#### [The task]
Please count the lines in the data below that contain the string "SMAPE", with case counting, and give only the number.

#### [Excerpted data]
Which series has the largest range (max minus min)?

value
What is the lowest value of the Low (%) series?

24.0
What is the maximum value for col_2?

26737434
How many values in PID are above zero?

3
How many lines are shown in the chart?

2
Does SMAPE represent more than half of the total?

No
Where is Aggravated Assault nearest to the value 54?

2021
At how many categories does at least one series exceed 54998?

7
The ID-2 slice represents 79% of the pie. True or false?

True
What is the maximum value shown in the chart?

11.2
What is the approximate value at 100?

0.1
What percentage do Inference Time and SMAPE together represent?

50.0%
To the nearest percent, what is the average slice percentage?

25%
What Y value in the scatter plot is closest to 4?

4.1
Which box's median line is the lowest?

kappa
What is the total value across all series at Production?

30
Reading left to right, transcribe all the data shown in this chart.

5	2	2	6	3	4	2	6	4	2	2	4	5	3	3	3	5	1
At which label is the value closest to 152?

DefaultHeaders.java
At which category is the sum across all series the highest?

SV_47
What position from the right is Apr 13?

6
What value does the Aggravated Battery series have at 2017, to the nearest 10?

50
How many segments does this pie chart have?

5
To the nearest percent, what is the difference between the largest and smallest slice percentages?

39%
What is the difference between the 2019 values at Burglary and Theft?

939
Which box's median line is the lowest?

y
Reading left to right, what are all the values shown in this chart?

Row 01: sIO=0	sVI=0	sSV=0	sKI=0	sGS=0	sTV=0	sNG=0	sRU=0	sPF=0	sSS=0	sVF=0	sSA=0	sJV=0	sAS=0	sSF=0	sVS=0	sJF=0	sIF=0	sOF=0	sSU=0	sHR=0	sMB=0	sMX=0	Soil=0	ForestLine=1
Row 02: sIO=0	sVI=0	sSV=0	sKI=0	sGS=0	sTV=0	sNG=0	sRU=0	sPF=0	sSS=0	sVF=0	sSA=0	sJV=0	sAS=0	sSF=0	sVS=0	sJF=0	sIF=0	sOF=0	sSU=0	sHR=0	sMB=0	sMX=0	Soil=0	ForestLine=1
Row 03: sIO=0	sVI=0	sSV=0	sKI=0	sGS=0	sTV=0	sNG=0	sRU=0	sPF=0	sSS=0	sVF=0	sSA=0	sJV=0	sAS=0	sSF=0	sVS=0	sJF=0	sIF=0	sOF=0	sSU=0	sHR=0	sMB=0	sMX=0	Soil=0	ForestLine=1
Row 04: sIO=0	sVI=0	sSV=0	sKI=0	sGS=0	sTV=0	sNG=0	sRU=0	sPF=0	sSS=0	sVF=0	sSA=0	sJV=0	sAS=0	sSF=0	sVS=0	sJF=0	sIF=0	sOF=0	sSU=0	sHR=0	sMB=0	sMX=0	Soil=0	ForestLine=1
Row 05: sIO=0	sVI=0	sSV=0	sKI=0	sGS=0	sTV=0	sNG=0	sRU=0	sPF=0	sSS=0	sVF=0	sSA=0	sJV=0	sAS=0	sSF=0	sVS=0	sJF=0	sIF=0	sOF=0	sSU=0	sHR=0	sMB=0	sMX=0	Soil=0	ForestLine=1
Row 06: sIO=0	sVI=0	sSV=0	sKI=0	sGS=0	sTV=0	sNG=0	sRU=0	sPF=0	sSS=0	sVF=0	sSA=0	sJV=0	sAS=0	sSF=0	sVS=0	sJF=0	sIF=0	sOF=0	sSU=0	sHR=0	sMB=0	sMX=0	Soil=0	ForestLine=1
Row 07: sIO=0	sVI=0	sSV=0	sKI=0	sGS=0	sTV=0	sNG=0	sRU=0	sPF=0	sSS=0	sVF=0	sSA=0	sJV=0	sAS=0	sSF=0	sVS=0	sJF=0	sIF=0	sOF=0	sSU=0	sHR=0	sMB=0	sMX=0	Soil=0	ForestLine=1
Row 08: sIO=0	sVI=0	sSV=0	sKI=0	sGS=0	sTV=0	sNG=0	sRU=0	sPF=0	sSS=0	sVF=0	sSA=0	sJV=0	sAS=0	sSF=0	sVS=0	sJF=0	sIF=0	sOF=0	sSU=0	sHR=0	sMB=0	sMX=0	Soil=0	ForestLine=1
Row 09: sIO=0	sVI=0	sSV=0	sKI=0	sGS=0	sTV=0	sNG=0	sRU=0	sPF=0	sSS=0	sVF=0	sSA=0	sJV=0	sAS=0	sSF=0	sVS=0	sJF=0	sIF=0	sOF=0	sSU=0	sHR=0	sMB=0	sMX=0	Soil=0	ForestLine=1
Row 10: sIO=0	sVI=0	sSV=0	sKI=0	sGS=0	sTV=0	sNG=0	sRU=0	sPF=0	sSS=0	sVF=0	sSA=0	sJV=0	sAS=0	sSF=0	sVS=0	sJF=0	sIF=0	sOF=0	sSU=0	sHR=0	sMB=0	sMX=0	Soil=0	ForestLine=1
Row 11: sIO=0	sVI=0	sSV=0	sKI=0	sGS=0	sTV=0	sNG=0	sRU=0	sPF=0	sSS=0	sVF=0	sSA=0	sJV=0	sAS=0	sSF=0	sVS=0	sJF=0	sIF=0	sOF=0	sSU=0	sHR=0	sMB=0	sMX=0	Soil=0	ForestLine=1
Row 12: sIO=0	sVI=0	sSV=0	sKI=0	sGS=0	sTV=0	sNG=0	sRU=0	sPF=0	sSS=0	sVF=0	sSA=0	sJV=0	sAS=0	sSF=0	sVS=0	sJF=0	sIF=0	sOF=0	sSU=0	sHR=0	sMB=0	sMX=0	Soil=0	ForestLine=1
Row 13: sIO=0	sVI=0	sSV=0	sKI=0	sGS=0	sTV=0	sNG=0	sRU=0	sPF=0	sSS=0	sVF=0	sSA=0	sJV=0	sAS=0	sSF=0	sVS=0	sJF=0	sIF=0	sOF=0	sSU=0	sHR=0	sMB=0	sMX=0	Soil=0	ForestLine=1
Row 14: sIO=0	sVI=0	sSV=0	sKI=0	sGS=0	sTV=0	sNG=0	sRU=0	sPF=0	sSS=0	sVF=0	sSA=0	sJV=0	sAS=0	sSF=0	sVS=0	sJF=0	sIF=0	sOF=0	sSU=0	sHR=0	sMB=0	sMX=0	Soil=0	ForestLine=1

#### [Output]
2